My early 20s were a time fraught with experimentation of practically any sort you’d care to imagine. Some of those early alchemical attempts “took”, becoming part of my fiber to this day, some not at all, and some “took” in ways they shouldn’t have. Of the former, a video store (VHS, natch) rental of Alejandro Jodorowsky’s first English-language film, Santa Sangre, resulted in that uncomfortable yet strangely titillating sensation of someone dipping their fingertips into the edges of your mind, toying, testing. While backtracking through Jodorowsky’s previous works, I came upon 1973’s The Holy Mountain, which was the equivalent of that same hand in an acid-soaked glove, fist-fucking your brain while it was still inside your skull.

All to say, that’s what ORPHAN DONOR’s Unraveled is to last year’s Old Patterns. While the debut was deserving of the cursory few listens, SECRET CUTTER drummer Jared Stimpfl was apparently knee deep into what would become his second under the ORPHAN DONOR moniker. And it’s a good thing he was, too, as the emotional tumor given a passing glance in the first is lanced like a boil, a cyst, a mental hemorrhoid, excised and put on display in musical/vocal form.

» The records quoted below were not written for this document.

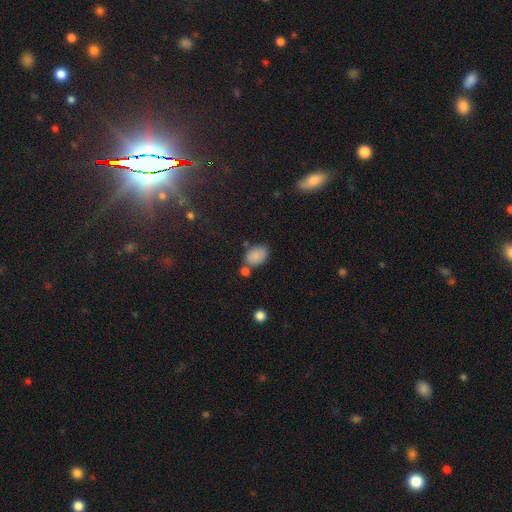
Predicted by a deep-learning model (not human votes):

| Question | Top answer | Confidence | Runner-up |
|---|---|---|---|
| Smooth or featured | smooth | 85% | star or artifact (10%) |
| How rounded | in between | 87% | round (12%) |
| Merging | none | 62% | minor disturbance (18%) |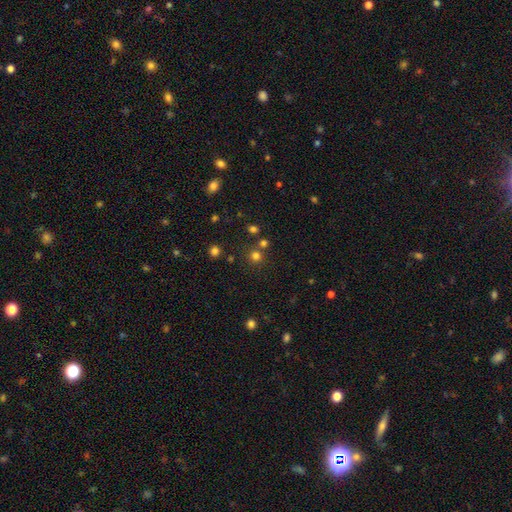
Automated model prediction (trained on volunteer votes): Smooth or featured? Predicted: smooth (p=0.72). How rounded? Predicted: round (p=0.92). Merging? Predicted: none (p=0.76).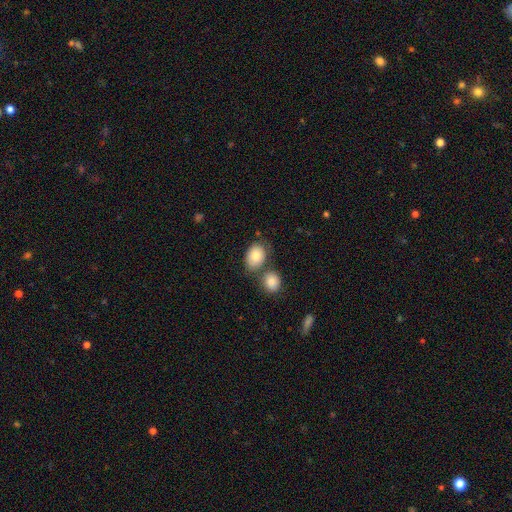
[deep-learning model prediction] A smooth galaxy with no disk features (83%) that is in between round and cigar-shaped (75%).

Vote fractions:
- Smooth or featured? smooth: 83% / featured or disk: 10% / star or artifact: 7%
- How rounded? in between: 75% / round: 24% / cigar-shaped: 1%
- Merging? none: 56% / merger: 27% / minor disturbance: 13% / major disturbance: 4%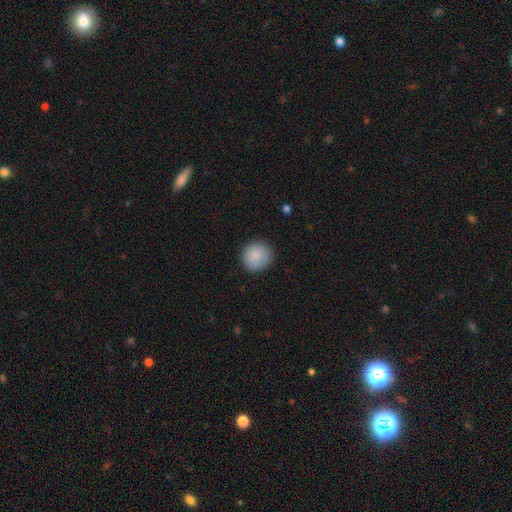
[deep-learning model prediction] This appears to be a smooth galaxy with no disk features (88%) that is round (92%). Merging: none (88%).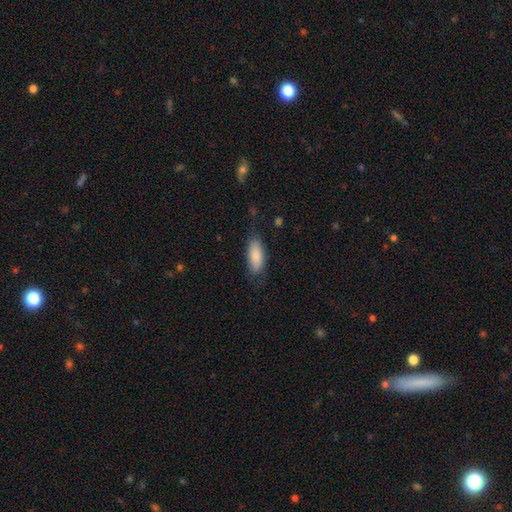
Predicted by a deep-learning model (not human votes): Morphology: type=smooth (84%); roundness=in between (79%); merging=none (71%).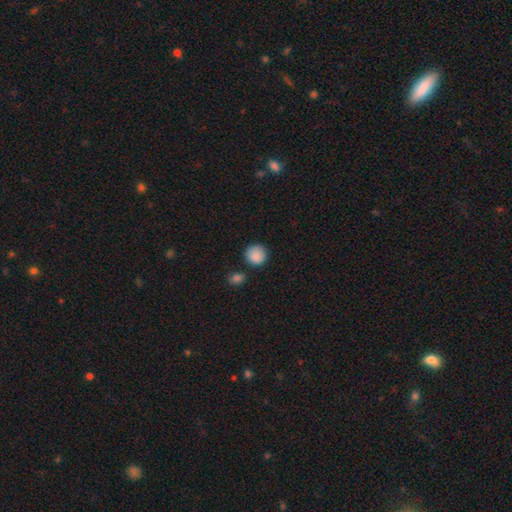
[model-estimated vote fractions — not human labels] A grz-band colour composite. It shows a smooth galaxy with no disk features (88%) that is round (93%). Merging: none (84%).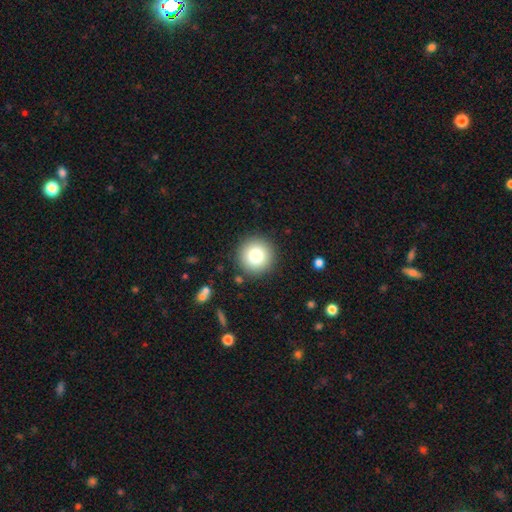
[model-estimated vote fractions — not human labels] smooth 78%, featured or disk 11%, star or artifact 11%. Down the decision tree: how rounded — round (96%); merging — none (91%).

Joined again by Chris Pandolfo of CLOUDS COLLIDE on vocals, ‘Pendelum Grip’ has a bit of the much underrated SOFY MAJOR in its disjointed fragility, Stimpfl’s main instrument clearly in the fore, lending an almost martial air to the proceedings, albeit at Mach 4. ‘Forever Unseen’ flirts with post-core, KEELHAUL and KYLESA being sonic reference points, while the title track invites THE LOCUST over for a visit in its frantic panic-attack level spazz-out.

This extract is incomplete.